Mary McCool monologuing for the PlayPenn reading of Hum
Mary McCool monologuing for the PlayPenn reading of Hum

I saw a tedious play a few weeks ago, and one of my issues with it was its reliance on monologues.  Each of the three characters had her own ten-to-fifteen-minute speech, during which she elaborated on her feelings and background.  More recently, I saw a play I liked quite a bit (Tigers Be Still, at Azuka Theatre), which was framed by a series of monologues by the protagonist, giving the story structure and context.

In the second case, the playwright was using “asides”, which is a specific sort of monologue.  In an aside, the protagonist is typically alone on stage, directly addressing the audience.  In a basic monologue, the speaker addresses someone else on stage, who sits there and listens along with the rest of us.

The danger with asides is that, left unchecked, they’re just an actor reading a short story out loud, which is great, but that’s another form of entertainment.  Theater is about choice, and without a second character—someone to fight with or conspire with or compromise with—the protagonist can’t choose anything.

Straight monologues have their own problems.  They can work magnificently on film (Can you really imagine Jaws without Quint’s story about the Indianapolis?), but I notice that, usually, the listeners are cut out of the shot, which solves the inherent problem of trapping two actors on stage with nothing to do but listen to a third wax philosophic for fifteen minutes.  Actors hate that crap.

I shy away from monologues.  By their nature, they insert a lull in the dramatic action.  But, like any other tool in a toolbox, they have uses.  A monologue can set up a dramatic bang later on; by telling the story of the Indianapolis now, Quint makes the shark scarier later.  Or, they can be effective as a juxtaposition to other actions on stage: near the end of my play, Hum, Eva has a long aside that devolves into babbling, but while she’s speaking to the audience, her husband is literally beaten to death behind her.

For effective as both examples are, notice that they’re intellectual rather than dramatic.  We don’t need the story from Quint—we can just watch him react to the shark—but by this point in the movie, everybody has been screaming, and Quint’s intellectualizing about what makes sharks so horrible adds a dimension to the terror.  Similarly, I could have let Eva react to her husband’s death by screaming or fighting or going catatonic.  By choosing to have her intellectualize events while they’re happening, I created a particularly disturbing scene.  And for bonus points, my other on-stage actors weren’t just sitting around listening to Eva; they were engaged in brutal activity.

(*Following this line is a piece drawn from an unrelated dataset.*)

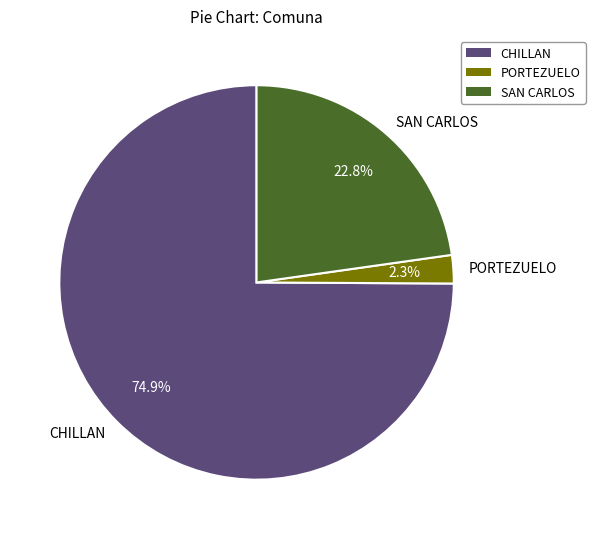

What is the largest slice in the pie chart?

CHILLAN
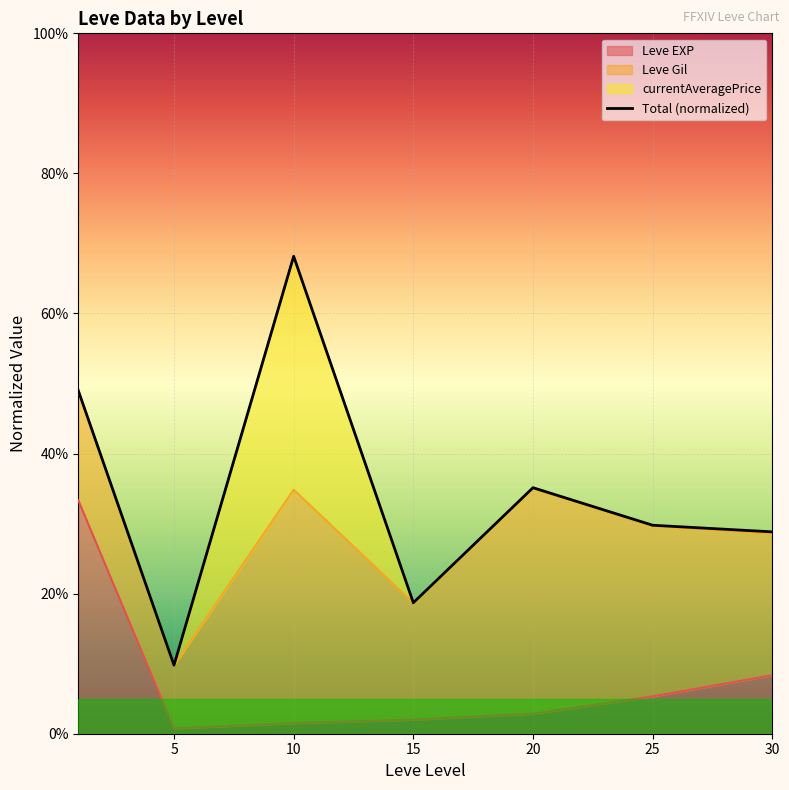

At which label is the value closest to 38?

20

So, yes, monologues can be an effective tool, but you can’t use a sledgehammer on every problem.  A character spelling out her feelings in a speech is a simple solution, but I guarantee it’ll be more dramatic to let her show her feelings in a scene with another character.

Nine times out of ten, you’ll want to use a claw hammer.  The art of playwriting is recognizing that one time when a sledgehammer is the right tool.